The former general counsel of Warner Brothers Pictures, Bareford built his collection of 242 choice coins from 1941 to 1954, spending a total of $13,832.15. When the collection was sold by Stack's in 1978, the coins realized an astounding $1,207,205. Few collectors can match Bareford's "Midas touch". He was very selective, choosing only the finest examples. Still, his success is something all coin collectors and investors can aspire to.
It's hard to argue with Ganz' general recommendations. One series I certainly agree on are low mintage modern commemoratives. A nicely illustrated section (p128-138) provides a good overview including handy charts listing modern commemorative gold coins with mintage under 30,000 and modern silver dollar and half dollar commemoratives with mintages under 55,000.
The remaining chapters (4 through 12) examine the stories and detailed price history of nine specific representative coins:
Many of these are marquee rarities impractical for the average collector or investor to obtain.

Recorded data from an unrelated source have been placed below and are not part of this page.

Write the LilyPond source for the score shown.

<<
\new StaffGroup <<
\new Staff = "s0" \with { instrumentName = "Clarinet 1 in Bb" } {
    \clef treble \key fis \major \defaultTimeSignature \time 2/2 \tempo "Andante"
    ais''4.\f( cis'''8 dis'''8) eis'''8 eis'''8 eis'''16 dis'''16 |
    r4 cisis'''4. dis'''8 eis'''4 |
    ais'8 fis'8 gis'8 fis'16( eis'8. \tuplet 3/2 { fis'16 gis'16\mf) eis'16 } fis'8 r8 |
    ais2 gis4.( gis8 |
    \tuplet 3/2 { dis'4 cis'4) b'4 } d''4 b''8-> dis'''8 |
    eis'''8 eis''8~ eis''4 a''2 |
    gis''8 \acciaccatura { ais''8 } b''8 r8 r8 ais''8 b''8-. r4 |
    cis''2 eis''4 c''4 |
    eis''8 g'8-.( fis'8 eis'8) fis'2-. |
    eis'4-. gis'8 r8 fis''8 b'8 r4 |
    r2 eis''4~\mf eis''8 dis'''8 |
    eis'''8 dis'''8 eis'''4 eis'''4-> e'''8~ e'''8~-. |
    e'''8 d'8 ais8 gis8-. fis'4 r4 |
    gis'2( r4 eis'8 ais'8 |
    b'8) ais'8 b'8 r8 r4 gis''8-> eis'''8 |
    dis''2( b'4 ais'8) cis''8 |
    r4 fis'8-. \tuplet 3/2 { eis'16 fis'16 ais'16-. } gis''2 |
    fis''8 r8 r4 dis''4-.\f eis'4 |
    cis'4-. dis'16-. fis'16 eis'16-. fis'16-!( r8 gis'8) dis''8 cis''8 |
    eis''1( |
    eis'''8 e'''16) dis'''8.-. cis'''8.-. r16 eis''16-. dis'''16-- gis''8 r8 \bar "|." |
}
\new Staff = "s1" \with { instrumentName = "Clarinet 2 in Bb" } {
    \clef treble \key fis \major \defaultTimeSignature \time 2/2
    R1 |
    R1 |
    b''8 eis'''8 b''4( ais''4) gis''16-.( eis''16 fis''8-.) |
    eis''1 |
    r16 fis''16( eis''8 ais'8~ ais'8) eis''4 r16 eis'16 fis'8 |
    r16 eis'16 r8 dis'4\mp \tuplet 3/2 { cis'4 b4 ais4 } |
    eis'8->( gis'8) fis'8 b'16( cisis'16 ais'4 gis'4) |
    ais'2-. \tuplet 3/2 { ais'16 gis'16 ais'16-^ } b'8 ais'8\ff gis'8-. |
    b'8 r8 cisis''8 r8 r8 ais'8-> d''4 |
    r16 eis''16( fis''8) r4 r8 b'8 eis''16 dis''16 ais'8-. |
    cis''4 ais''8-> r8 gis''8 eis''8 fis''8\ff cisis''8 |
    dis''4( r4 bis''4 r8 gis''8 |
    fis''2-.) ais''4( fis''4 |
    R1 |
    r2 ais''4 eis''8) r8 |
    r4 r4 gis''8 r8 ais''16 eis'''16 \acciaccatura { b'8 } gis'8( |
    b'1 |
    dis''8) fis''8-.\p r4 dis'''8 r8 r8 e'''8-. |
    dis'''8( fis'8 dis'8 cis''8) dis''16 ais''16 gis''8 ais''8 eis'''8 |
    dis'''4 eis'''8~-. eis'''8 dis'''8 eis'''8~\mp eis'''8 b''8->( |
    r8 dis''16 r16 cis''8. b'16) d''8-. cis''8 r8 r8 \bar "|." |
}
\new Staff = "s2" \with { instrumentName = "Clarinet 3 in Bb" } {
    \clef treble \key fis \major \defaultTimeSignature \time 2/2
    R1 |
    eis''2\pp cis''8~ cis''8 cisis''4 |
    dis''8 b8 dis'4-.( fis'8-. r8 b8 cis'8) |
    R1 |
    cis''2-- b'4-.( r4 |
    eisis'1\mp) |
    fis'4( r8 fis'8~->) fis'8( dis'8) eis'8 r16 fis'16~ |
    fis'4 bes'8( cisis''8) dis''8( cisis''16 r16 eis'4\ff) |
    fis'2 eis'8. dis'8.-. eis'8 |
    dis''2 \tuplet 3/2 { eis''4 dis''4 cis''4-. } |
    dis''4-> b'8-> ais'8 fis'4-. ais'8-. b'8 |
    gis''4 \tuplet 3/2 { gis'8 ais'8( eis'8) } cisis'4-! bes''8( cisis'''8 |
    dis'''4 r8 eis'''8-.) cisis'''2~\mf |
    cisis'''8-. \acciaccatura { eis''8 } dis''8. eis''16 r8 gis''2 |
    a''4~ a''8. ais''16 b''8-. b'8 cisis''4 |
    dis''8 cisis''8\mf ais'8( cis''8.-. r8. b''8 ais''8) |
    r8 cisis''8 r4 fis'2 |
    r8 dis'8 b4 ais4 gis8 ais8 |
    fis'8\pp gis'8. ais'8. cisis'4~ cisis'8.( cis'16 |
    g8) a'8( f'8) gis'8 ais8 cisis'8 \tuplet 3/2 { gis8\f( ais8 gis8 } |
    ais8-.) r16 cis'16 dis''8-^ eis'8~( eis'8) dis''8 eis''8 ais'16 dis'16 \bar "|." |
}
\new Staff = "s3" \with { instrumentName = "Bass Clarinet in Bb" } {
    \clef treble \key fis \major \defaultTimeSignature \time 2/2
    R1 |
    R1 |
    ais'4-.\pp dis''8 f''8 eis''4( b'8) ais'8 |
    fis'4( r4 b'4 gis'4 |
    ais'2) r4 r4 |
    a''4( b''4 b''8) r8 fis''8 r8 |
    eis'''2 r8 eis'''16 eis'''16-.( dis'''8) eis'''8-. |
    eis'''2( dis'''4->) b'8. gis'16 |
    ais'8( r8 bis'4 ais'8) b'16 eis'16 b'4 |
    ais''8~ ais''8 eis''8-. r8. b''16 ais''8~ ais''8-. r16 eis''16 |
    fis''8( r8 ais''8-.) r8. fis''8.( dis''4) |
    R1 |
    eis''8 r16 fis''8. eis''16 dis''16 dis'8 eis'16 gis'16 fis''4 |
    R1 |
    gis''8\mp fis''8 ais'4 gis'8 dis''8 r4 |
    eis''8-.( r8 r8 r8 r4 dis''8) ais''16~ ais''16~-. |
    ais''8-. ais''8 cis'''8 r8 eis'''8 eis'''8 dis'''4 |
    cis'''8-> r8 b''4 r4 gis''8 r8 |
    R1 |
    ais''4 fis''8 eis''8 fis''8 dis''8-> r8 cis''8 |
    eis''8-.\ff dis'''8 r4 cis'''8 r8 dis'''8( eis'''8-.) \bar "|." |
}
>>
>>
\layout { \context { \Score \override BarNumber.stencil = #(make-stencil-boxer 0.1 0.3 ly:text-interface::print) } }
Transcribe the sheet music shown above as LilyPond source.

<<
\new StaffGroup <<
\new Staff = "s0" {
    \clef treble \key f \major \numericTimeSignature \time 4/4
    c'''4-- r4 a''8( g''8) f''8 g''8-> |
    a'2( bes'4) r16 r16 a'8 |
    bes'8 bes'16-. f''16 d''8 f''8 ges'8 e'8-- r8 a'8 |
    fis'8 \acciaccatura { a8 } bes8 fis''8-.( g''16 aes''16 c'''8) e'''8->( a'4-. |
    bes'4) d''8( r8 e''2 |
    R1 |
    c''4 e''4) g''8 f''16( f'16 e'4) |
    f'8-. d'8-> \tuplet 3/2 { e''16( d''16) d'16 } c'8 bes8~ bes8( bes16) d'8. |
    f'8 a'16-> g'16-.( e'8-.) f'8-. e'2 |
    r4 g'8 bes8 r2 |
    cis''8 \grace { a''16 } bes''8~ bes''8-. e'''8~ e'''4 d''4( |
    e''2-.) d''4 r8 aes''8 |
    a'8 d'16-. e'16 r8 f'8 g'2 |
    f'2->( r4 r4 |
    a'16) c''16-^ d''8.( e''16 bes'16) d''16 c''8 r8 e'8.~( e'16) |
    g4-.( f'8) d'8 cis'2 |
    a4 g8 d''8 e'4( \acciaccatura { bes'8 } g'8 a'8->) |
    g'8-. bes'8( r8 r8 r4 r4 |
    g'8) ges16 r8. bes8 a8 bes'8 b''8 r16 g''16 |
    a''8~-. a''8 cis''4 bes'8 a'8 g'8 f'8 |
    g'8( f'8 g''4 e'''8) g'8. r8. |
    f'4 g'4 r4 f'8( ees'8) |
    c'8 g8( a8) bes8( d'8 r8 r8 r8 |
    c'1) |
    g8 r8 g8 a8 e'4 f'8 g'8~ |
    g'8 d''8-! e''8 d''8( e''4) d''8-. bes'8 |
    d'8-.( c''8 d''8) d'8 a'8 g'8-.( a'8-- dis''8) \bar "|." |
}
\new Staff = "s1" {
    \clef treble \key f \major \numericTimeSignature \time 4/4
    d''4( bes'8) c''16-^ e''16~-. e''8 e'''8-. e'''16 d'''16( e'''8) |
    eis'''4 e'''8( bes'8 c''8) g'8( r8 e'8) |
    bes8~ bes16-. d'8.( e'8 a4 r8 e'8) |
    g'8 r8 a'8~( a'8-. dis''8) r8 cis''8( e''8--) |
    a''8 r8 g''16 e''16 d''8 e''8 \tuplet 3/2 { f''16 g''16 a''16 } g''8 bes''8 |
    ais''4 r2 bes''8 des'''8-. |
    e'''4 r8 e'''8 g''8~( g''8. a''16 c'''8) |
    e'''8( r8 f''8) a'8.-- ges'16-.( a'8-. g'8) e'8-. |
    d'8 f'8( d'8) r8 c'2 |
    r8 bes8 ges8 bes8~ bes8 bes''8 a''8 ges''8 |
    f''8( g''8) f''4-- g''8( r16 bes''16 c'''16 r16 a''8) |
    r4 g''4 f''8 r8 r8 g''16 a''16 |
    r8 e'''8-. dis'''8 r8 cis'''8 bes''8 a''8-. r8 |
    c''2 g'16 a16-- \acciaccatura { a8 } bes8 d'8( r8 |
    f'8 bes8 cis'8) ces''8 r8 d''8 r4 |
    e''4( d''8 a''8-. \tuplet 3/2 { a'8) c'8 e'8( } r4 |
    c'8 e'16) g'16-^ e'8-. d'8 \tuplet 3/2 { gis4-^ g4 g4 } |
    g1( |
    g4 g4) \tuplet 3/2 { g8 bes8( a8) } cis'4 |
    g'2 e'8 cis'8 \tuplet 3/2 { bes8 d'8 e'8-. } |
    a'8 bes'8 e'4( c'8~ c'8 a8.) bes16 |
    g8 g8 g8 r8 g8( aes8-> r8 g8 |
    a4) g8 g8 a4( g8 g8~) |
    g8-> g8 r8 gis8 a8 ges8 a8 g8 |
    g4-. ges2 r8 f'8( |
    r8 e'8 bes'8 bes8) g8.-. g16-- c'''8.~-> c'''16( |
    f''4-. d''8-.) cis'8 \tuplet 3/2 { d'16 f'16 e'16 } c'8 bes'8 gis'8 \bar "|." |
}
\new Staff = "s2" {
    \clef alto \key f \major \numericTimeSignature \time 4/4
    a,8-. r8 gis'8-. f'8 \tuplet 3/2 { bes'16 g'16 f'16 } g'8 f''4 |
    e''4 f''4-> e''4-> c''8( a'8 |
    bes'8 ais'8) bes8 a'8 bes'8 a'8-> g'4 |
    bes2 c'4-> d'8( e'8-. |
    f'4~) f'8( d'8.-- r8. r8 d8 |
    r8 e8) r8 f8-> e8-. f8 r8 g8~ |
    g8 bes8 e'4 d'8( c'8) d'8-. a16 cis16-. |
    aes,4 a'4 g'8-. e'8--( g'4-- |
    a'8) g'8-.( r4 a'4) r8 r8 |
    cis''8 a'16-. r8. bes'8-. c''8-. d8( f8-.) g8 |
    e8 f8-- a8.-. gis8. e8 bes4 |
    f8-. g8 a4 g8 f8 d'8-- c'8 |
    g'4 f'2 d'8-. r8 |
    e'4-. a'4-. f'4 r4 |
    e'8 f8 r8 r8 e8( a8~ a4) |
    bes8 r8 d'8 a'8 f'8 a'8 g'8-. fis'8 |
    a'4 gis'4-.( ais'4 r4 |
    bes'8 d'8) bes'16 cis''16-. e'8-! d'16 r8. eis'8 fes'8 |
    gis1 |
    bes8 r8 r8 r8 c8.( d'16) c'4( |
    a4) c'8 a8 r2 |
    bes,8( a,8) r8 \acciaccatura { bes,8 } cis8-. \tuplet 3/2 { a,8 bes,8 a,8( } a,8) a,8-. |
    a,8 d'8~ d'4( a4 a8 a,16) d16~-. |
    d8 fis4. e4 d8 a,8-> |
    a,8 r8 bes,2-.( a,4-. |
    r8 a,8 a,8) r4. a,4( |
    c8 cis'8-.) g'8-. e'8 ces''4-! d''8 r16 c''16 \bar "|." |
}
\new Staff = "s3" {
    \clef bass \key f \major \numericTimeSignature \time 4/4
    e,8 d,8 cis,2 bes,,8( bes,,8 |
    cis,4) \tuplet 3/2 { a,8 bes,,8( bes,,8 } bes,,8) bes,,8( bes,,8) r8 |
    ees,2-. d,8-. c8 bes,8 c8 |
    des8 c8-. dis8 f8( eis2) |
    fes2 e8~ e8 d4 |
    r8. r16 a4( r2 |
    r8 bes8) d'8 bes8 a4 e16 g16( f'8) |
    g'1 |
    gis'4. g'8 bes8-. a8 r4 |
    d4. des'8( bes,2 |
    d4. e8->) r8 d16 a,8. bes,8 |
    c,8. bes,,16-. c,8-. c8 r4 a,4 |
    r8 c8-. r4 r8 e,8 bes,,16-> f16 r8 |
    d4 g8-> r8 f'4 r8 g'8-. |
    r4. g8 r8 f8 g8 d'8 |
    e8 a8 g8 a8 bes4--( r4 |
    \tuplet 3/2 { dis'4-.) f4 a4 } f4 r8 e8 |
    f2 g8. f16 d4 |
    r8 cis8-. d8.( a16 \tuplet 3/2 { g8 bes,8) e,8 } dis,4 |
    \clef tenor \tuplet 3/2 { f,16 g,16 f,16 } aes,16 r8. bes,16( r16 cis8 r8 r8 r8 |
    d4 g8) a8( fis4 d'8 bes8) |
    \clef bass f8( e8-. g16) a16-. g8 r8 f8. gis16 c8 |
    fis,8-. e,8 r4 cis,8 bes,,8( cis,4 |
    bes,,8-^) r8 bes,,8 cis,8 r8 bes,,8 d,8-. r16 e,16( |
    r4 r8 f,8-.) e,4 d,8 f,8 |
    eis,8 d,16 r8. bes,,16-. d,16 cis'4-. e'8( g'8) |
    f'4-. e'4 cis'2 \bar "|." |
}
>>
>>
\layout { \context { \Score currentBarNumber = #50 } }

But some are quite accessible, and the mix provides an interesting overview of U.S. coinage and collecting. Here's where Ganz did extensive homework - to collect price history he gathered records of coin sales over several decades with the help of several researchers, including a few inquiries here in The E-Sylum. Ganz listed my name in the acknowledgements, but our readers deserve the honor.
The book's pedigree and pricing information goes well beyond what typical coin investment books provide. But despite all efforts, additional information can often be found, as illustrated by responses elsewhere in this issue regarding sales of the 1838-O half dollar. But that's all the more reason to anticipate a second edition.